Objective: To describe the clinical, chest imaging, pathological manifestations and therapeutic experience of human infection with A/H7N9 virus. Methods: The features of 15 laboratory-confirmed cases of human infection with A/H7N9 virus in Taizhou, Jiangsu Province were retrospectively analyzed. Results: The 15 patients with confirmed viral pneumonia included 12 males and 3 females, with a median age of 61 years(ranging from 33 to 81 years). Twelve patients had a history of exposure to the poultry trading places, or direct contact with ill/dead avian, while 3 patients denied exposure or contact. The most common initial symptoms were fever, coughing, and respiratory distress. The illness progressed rapidly to acute respiratory distress syndrome (ARDS). Lab tests showed normal (8 cases) or decreased (7 cases)white blood cell count , decreased (13 cases) lymphocyte count and proportion , increased creatine kinase (CK, 12 cases) and lactate dehydrogenase (LDH, 15 cases), and respiratory failure (13 cases). Chest radiographic examination showed that the most common features were inflammatory infiltration in the lung, with partial consolidation. The average time of the diagnosis with influenza viral nucleic acid and onset of an oral anti-influenza drug were 7.1 days and 6.5 days. All patients were treated by antiviral drugs (oral oseltamivir 150 mg q12 h and/or intravenous paramivir 600 mg qd), with mechanical ventilation in 9 cases, glucocorticoid therapy in 5 cases (intravenous methylprednisolone in 3 and dexamethasone in 2 patients), extracorporeal membrane oxygenation (ECMO) therapy in 2 cases, continuous renal replacement therapy (CRRT) in 6 cases, and artificial liver therapy in 1 case. The pulmonary pathology was observed from post-mortem biopsy for 2 fatal cases. Patient 1 had diffuse alveolar damage with inflammatory exudation, hyaline membrane formation, and cellular infiltration. Patient 2 had widened alveolar septum, lymphocyte and monocyte cell infiltration in the alveolar septa, and interstitial fibrous proliferation. Nine patients were discharged, and 6 died. Conclusions: Patients with influenza A/H7N9 virus mostly presented with fever, cough, and were prone to progression to viral pneumonia. Once acute respiratory distress and important organ dysfunction occurred, the fatality rate was higher. Early diagnosis and rational treatment were critical for better outcomes.

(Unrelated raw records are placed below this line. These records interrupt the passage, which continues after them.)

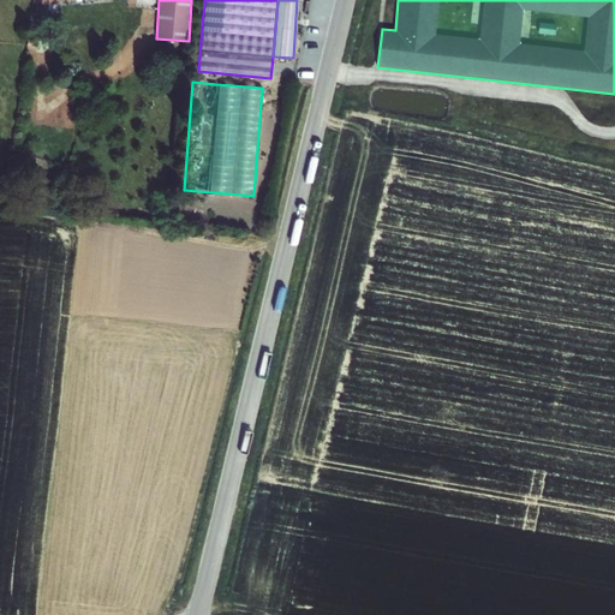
All buildings are outlined.
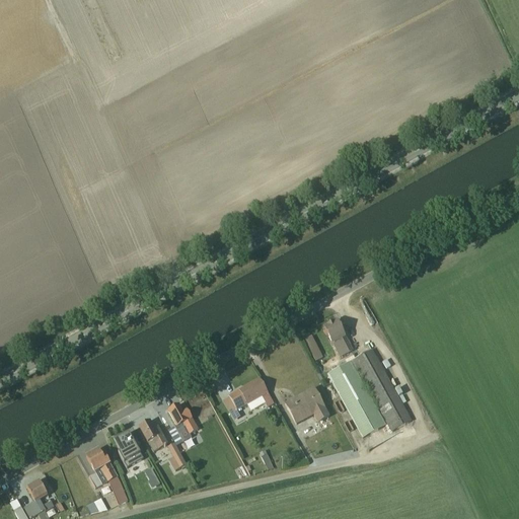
[(337,319),(322,327),(340,359),(355,351),(337,319)]
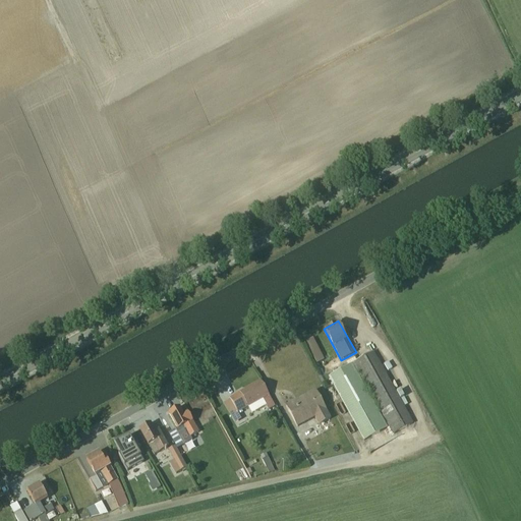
[(364,440),(389,425),(394,435),(416,422),(377,351),(329,378),(364,440)]
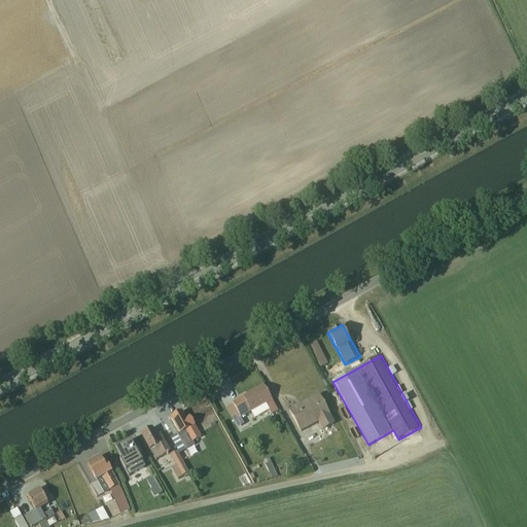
[(264,387),(226,408),(237,427),(243,424),(240,420),(251,414),(254,420),(269,412),(271,415),(278,412),(264,387)]
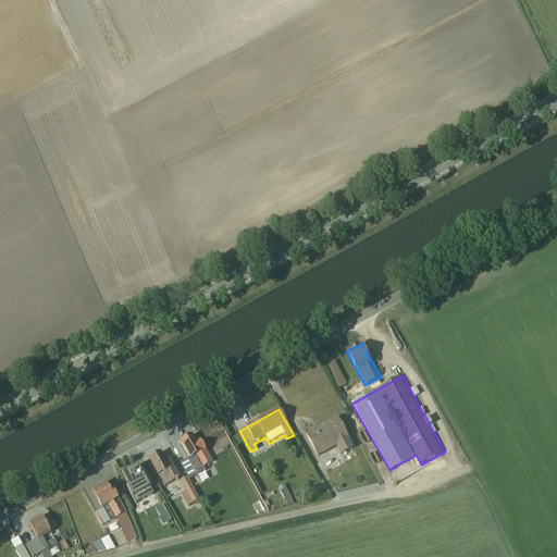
[(337,416),(305,433),(319,457),(335,448),(338,454),(354,445),(337,416)]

目的: 总结人感染H7N9禽流感病毒性肺炎患者的临床、影像、病理特征及治疗经验。 方法: 对2017年1—5月本院收治的15例人感染H7N9禽流感病毒性肺炎患者的临床资料进行回顾性分析。 结果: 15例中,男12例,女3例,年龄33~81岁,中位年龄61岁。其中12例有直接接触禽类或曾到过禽类交易场所史,3例无明确接触史。临床症状以发热、咳嗽为主,伴胸闷、气急,短期内进展为重症肺炎,并持续加重。白细胞计数正常8例,下降7例,淋巴细胞下降13例;肌酸激酶增高12例,乳酸脱氢酶增高15例;呼吸衰竭13例。肺部影像学以渗出性病变为主,部分实变。发病至流感病毒核酸检测阳性(确诊)的平均时间为7.1 d,发病至口服抗流感病毒药物治疗的平均时间为6.5 d。9例使用呼吸机辅助通气,15例入院后均给予奥司他韦(150 mg口服,1次/12 h)和(或)帕拉米韦(600 mg静脉滴注,1次/d);糖皮质激素治疗5例,其中甲泼尼龙3例,地塞米松2例;体外膜肺氧合(ECMO)治疗2例,连续性肾脏替代疗法(CRRT)治疗6例,人工肝治疗1例。6例死亡,其中2例在死亡后行经皮肺穿刺肺组织病理检查,病理见弥漫性肺泡损伤,炎性细胞浸润,肺泡腔内渗出明显,透明膜形成,间质性肺炎样病变,肺泡间隔增宽,间质内纤维组织增生,伴淋巴细胞和单核细胞浸润。9例治愈出院。 结论: H7N9禽流感患者发病早期以发热、咳嗽为主,容易进展为病毒性肺炎,应及早诊断及治疗;出现急性呼吸窘迫及重要脏器功能障碍时,病死率较高。.
Keywords: Influenza A virus; Influenzain in birds; Pneumonia, viral.